Another summer almost over: grandnieces Audrey and Lila start school in just over a week (7th and 3rd grades respectively—a very big deal), and frosh are starting to pour onto campuses across the country. My favorite time: a new school year.
This summer, though, I’ve had the exhilarating experience of teaching Writing and Acting for Change at the Bread Loaf Graduate School of English, and so it has given me a jump-start on this school year and on thinking more and more about how important it is for students to have an opportunity to use writing to make things happen. That is a definition of “good writing” that emerged from a five–year longitudinal study of writers I and colleagues did at Stanford. As the students progressed, they turned away from instrumentalist and reductive definitions of writing and began to say, over and over, that good writing gets up off the page and marches out to make something good happen in the world.

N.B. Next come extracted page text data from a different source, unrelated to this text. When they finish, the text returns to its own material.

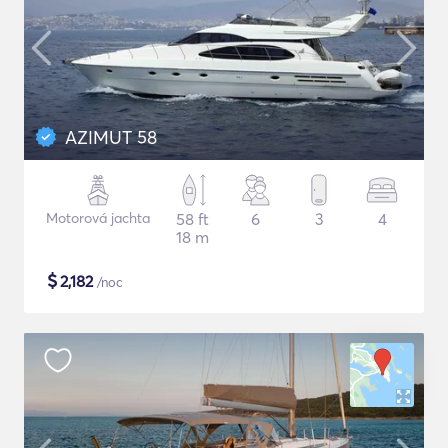
AZIMUT 58
Motorová jachta
58 ft
6
3
4
18 m
$
2,182
/noc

I’ve taken that lesson to heart, and thus try to provide opportunities for such expansive public writing in all my classes. And it certainly proved true in my summer Bread Loaf course. Reading/viewing/listening to the final projects left me breathless, from high school students and their teacher in Vermont working with brand new immigrant youth through a new course on media literacy; to high schoolers in Illinois taking on a narrative action project aimed at using podcasts to document the construction of a digital archive for the Mother Jones Museum; to the development of a new spoken word project at a Massachusetts high school where students will use poetry to act as teachers, advocates, and agents of positive change; to Kentucky teachers and students creating a new course—Cooking 101—that will introduce students to planting and gardening and harvesting skills as well as to cooking what they grow and studying its economic and environmental footprint, to . . . well, I could go on and on. These projects are the epitome of assignments that make things happen in the world, and that keep on giving gifts to the students who carry them out. I can hardly wait for the report that should begin to trickle in as the year begins and the Bread Loafers put these projects into place.
So I was thinking a lot about the wonderful bounty of good and purposeful writing for change during a recent visit to the University of South Carolina’s writing program. There I met with faculty and graduate student instructors who were preparing for the first days of class and working on curricula. The two first-year courses they teach allow for writing that makes good things happen, and while some brand new teachers will take it slow, all seemed committed to the idea of fostering writing that is active and engaged. I spent a delightful day talking with the teachers about the major issues they face in the classroom: too-large classes, too little resources provided from upper administration, and all challenges of turning a disparate bunch of college frosh into a learning community. They were full of brilliant ideas and, as I always am at this time of year, “fired up and ready to go.”
On my way out after a day of meetings, the Associate Director of the program, Nicole Fisk, gave me a gift, a book written together with the students in her first-year class, which had taken a service learning turn. The students and their teacher had gotten to know a displaced Syrian student, a refugee, studying at their university, and they had talked with her about her experiences. Out of these discussions grew their project: they would study the refugee crisis in Syria and would try their hands at writing a children’s book to raise awareness of the war(s) in Syria and the suffering of countless children. I Had a Home in Syria is the result of their collaboration; together, they wrote it, worked with an illustrator, published it (Grog Blossom Press in Columbia, SC), sold the book online, and mounted a GoFundMe campaign. All proceeds went toward the tuition of the Syrian student they had gotten to know. One of the students who worked on the project later said, “I was somewhat opposed to helping refugees before taking this class, just because that’s what the status quo was, but once you meet a refugee face to face, everything changes.” That’s writing and acting for change . . . and using writing to make something good happen in the world. When I think of all the projects like the ones I’ve described here, happening all over the United States, it gives me cause for hope and reaffirms my belief in all our students.